Phase-contrast and fluorescence microscopy were carried out on a Nikon ×60 oil immersion objective (1.4 numerical aperture [NA]) using a Nikon 90i epifluorescence microscope. A CoolSnap HQ camera (Photometrics) was used to acquire multiple fields for each sample in 12-bit format with 2-by-2 binning, using NIS-Elements software (Nikon). The Texas red channel was used to acquire images after 300 ms for mCherry-SpoIVA, 100 ms for SipL-mCherry, and 400 ms for CotE-mCherry. Hoechst stain was visualized using 90-ms exposure time, and 3-ms exposure was used for phase-contrast pictures. Finally, 10 MHz images were imported to Adobe Photoshop CC 2019 software for pseudocoloring and minimal adjustments in brightness and contrast levels. Protein localization analyses were performed on a minimum of three independent biological replicates.

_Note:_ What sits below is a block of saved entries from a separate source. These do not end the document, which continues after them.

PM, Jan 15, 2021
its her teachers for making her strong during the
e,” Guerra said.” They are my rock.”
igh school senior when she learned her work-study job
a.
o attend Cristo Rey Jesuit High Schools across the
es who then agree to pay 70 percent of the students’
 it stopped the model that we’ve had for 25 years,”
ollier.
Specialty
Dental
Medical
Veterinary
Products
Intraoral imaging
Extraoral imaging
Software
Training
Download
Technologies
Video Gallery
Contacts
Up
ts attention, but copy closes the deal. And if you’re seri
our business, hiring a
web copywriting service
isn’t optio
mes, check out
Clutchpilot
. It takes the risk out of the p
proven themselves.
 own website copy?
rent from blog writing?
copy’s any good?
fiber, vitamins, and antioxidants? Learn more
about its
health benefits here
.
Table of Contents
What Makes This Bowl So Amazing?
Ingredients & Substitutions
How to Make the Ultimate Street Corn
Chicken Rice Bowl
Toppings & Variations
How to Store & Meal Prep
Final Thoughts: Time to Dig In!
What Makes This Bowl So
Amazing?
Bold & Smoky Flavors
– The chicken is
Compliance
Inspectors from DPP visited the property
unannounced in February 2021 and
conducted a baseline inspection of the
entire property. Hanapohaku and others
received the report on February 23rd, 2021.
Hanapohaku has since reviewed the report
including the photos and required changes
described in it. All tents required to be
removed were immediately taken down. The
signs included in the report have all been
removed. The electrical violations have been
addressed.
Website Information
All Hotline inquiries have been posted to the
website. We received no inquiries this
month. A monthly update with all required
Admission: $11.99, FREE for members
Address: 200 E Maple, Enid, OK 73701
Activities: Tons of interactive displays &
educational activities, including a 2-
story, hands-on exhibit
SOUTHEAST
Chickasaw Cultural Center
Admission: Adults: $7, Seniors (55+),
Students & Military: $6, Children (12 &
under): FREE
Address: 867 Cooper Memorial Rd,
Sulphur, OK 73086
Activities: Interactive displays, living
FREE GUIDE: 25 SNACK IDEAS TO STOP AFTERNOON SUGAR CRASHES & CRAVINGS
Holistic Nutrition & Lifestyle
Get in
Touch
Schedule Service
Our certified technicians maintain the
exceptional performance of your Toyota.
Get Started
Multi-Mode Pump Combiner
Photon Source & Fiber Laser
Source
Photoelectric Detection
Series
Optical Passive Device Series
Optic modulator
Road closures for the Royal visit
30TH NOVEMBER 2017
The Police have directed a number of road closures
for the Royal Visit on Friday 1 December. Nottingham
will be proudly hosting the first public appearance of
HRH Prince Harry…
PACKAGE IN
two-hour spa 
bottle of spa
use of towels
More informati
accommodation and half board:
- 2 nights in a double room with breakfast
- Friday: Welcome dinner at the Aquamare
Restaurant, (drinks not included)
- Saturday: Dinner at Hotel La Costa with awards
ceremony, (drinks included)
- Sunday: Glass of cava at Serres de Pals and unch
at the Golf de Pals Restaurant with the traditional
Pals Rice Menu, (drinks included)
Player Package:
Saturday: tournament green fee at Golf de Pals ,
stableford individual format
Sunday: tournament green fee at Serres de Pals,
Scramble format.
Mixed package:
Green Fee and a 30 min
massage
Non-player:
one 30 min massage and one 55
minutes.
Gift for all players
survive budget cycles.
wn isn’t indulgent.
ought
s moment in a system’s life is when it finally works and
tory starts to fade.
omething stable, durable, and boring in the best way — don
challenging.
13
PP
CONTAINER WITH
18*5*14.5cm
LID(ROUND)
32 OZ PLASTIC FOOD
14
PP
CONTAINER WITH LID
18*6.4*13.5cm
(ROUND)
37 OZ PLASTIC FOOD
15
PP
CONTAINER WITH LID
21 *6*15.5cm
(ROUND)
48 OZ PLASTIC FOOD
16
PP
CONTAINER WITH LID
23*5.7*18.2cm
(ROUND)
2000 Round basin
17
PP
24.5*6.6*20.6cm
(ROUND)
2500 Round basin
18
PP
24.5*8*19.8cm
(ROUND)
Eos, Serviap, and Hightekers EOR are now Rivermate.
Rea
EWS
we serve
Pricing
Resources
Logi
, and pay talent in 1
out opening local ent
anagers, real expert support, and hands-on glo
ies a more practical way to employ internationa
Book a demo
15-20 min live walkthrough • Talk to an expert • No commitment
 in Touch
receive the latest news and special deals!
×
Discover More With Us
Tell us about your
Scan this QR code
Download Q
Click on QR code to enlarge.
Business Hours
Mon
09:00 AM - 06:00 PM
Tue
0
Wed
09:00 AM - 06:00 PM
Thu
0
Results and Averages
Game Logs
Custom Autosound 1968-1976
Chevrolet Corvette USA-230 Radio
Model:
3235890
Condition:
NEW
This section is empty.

Protein purification for antibody production and coaffinity purification analyses.

His₆-tagged proteins were affinity-purified from E. coli BL21(DE3) cultures (see Table S2) grown in 2YT medium (5 g NaCl, 10 g yeast extract, and 15 g tryptone per liter) after an overnight induction with 250 μM IPTG (isopropyl-β-d-thiogalactopyranoside) at 19°C as previously described (62). The anti-SpoVQ antibody was raised against SpoVQ_Δ32-His₆, which lacks its transmembrane domain (first 32 codons), and the antibody against CotL was raised against CotL-His₆ in rabbits by Cocalico Biologicals (Reamstown, PA).

Cultures were pelleted, resuspended in lysis buffer (500 mM NaCl, 50 mM Tris [pH 7.5], 15 mM imidazole, 10% [vol/vol] glycerol), flash-frozen in liquid nitrogen, and sonicated. The insoluble material was pelleted, and the soluble fraction was incubated with Ni-NTA agarose beads (0.5 ml; Qiagen) for 3 h and eluted using high-imidazole buffer (500 mM NaCl, 50 mM Tris [pH 7.5], 200 mM imidazole, 10% [vol/vol] glycerol) after nutating the sample for 5 to 10 min. The resulting induction and eluate fractions were separated by SDS-PAGE and analyzed by Western blotting as described above.

For the coaffinity purification assays, E. coli BL21(DE3) strains were simultaneously transformed with two plasmids to express combinations of SpoVQ_Δ32-His₆ and either untagged SpoIVA, SipL, or CPD or empty vector. Coaffinity purifications were performed using Ni²⁺-affinity resin as described above.